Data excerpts
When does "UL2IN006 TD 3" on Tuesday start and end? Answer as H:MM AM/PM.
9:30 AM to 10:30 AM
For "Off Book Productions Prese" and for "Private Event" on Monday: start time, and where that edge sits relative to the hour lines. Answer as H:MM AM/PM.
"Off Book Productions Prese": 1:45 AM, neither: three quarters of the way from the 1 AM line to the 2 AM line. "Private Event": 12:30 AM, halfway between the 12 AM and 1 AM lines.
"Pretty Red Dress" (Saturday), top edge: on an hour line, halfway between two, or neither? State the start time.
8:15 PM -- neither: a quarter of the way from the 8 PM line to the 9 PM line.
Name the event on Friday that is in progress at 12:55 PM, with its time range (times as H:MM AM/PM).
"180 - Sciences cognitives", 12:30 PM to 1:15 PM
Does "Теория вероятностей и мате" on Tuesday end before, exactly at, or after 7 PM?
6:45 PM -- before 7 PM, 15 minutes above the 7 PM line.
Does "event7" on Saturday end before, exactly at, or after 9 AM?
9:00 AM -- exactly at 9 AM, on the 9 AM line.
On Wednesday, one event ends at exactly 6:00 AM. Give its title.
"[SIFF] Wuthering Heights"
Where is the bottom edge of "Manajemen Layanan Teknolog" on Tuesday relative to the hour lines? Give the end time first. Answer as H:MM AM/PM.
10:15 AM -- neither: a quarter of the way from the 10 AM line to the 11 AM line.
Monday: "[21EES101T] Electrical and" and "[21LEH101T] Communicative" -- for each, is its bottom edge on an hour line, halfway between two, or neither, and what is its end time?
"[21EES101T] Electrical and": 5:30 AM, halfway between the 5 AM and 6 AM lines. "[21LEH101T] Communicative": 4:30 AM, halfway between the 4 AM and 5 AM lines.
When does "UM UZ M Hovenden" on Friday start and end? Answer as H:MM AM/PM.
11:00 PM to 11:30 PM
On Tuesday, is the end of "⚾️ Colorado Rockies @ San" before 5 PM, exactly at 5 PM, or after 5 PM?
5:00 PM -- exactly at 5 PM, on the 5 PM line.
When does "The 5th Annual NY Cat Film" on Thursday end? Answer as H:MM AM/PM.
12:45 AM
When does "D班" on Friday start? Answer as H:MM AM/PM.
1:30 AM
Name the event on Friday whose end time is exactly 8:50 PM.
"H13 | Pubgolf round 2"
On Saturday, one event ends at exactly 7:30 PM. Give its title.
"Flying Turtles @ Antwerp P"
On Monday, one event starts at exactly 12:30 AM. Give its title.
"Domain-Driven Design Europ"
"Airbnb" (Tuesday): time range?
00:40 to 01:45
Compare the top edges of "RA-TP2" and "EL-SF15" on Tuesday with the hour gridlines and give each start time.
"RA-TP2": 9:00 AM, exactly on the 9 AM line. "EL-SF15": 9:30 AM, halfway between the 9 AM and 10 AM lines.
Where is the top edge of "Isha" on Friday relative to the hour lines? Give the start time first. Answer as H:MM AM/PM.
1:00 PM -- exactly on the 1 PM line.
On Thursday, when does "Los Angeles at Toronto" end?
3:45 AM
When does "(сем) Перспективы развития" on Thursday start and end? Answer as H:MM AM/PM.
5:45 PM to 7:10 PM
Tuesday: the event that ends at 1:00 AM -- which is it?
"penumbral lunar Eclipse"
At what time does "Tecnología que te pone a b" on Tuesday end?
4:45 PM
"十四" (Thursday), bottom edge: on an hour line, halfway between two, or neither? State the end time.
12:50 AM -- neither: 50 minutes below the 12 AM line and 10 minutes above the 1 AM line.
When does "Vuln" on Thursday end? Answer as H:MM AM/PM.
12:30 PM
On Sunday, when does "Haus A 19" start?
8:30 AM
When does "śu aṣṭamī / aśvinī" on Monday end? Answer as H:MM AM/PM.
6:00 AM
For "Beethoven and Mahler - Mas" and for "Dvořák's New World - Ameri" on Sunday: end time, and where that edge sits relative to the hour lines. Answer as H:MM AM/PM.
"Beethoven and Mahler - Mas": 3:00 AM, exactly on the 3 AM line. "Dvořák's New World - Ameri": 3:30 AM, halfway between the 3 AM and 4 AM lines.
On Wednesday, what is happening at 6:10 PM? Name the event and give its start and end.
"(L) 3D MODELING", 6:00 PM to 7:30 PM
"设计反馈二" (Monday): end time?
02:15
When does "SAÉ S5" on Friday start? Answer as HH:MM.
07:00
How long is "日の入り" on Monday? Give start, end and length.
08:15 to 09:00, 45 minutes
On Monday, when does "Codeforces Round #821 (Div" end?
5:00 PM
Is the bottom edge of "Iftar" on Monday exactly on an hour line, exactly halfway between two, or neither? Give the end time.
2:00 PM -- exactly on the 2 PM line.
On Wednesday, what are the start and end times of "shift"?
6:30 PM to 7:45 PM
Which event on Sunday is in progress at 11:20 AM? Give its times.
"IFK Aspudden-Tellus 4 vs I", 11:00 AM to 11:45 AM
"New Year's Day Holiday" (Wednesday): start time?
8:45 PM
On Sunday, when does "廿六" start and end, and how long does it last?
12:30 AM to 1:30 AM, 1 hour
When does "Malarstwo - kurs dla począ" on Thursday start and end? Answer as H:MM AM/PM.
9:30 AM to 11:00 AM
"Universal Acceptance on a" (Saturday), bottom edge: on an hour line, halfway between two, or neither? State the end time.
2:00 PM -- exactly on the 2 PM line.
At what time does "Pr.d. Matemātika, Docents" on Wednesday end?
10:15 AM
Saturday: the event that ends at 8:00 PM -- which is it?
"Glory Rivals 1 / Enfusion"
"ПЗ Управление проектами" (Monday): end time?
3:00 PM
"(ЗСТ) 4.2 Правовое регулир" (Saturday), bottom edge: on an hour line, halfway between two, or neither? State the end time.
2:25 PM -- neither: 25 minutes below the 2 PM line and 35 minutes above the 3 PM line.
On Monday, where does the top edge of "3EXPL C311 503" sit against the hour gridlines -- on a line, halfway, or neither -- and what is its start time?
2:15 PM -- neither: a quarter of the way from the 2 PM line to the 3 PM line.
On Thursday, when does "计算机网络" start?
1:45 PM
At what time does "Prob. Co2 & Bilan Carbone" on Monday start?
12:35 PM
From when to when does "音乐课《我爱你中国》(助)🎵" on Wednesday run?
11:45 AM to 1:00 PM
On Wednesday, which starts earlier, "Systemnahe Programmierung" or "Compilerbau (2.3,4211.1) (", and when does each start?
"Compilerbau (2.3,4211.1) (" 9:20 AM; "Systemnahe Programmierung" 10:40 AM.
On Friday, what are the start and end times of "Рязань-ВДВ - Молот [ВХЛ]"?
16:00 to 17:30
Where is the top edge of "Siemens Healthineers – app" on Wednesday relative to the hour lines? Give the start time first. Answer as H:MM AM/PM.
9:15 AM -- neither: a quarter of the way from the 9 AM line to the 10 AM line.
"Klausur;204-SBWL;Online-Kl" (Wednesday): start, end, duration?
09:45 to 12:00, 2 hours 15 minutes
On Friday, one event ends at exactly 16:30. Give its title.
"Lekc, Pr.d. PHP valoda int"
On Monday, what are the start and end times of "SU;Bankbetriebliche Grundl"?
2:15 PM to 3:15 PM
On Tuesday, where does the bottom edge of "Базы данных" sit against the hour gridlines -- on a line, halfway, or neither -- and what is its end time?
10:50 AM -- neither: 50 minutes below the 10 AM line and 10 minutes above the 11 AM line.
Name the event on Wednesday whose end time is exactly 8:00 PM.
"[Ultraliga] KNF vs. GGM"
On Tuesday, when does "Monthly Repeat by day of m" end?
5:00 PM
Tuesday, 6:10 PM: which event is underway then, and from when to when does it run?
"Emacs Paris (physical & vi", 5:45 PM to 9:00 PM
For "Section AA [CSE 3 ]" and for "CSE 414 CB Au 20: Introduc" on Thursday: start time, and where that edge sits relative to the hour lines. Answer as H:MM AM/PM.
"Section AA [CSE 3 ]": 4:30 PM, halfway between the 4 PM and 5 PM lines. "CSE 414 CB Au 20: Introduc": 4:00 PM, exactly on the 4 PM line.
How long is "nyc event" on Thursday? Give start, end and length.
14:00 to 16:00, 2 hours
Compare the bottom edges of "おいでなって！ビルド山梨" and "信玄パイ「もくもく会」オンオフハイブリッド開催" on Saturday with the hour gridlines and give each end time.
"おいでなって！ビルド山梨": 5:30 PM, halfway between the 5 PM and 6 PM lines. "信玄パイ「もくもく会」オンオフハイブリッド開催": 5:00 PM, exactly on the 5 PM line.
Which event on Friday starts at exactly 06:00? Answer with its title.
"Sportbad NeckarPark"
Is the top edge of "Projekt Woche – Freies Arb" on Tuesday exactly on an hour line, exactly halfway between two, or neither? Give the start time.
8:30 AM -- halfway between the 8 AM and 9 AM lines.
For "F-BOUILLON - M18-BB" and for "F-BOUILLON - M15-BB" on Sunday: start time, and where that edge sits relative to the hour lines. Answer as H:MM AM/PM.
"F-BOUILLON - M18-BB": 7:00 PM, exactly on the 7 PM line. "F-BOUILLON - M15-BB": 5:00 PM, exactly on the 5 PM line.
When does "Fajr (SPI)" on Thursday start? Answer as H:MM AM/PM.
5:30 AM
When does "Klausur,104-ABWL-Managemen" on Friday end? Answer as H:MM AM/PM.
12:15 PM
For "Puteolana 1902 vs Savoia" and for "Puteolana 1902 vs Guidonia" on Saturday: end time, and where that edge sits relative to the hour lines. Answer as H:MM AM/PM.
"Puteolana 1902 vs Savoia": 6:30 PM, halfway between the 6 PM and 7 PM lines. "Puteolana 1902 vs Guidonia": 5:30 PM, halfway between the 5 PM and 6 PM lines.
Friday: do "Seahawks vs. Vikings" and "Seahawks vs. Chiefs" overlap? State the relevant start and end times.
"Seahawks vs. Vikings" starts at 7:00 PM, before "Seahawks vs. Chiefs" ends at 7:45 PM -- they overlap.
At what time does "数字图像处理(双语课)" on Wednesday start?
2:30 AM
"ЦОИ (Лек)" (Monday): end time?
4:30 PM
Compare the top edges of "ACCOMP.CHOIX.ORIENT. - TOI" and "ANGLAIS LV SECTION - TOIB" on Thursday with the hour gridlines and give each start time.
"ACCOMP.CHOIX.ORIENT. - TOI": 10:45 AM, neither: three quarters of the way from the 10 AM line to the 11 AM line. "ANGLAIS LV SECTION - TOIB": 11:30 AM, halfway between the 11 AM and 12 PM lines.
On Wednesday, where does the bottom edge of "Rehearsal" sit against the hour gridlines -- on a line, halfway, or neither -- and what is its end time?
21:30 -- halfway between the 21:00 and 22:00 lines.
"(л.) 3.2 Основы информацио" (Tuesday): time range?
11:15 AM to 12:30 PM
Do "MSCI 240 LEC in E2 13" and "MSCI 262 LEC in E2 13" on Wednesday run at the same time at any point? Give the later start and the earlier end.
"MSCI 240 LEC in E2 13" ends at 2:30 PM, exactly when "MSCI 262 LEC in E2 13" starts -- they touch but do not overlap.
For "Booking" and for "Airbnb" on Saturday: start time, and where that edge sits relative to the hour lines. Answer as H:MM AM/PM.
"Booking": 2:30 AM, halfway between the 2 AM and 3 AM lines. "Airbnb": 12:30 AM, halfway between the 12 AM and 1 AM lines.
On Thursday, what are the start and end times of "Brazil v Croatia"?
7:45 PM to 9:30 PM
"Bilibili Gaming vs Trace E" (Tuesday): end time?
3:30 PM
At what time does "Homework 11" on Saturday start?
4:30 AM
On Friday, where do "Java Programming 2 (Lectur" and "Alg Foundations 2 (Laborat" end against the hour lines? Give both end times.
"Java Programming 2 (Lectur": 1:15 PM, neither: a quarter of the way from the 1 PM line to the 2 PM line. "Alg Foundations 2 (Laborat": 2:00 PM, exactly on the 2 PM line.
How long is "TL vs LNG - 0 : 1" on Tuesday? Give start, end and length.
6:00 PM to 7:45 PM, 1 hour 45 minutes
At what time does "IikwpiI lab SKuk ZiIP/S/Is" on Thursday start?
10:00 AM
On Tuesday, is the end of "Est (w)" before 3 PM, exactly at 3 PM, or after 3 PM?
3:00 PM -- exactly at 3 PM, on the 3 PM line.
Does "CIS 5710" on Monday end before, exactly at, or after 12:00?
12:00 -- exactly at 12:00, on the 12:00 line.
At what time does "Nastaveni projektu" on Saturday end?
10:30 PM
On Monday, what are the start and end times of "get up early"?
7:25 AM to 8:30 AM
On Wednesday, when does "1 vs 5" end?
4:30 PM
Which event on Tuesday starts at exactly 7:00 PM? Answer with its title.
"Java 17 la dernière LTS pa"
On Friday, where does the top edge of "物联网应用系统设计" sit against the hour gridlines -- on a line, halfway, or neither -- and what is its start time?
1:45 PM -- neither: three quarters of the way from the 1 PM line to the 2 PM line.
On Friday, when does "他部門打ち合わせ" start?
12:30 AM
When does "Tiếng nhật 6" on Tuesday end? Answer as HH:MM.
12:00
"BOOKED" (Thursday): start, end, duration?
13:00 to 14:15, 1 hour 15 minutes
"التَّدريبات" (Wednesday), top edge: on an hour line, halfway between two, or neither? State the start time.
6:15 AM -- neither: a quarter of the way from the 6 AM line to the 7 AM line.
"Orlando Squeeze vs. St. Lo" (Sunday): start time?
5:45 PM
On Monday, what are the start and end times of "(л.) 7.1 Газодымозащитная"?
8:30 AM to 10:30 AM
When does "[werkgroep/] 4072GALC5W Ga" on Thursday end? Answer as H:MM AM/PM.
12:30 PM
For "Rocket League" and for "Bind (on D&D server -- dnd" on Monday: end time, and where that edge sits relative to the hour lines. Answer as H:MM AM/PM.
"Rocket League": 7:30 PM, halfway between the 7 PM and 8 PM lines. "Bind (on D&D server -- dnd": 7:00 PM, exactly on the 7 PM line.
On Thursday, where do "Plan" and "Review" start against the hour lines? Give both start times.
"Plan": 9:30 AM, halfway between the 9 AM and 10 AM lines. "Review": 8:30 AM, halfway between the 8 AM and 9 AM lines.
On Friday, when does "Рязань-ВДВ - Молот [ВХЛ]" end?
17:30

### [What to do]
Copy out the listing lines from the line with "On Friday, where does" to the line with "13:00 to 14:15, 1 hour 15 minutes", inclusive, reproducing each one verbatim.

### [Result]
On Friday, where does the top edge of "物联网应用系统设计" sit against the hour gridlines -- on a line, halfway, or neither -- and what is its start time?
1:45 PM -- neither: three quarters of the way from the 1 PM line to the 2 PM line.
On Friday, when does "他部門打ち合わせ" start?
12:30 AM
When does "Tiếng nhật 6" on Tuesday end? Answer as HH:MM.
12:00
"BOOKED" (Thursday): start, end, duration?
13:00 to 14:15, 1 hour 15 minutes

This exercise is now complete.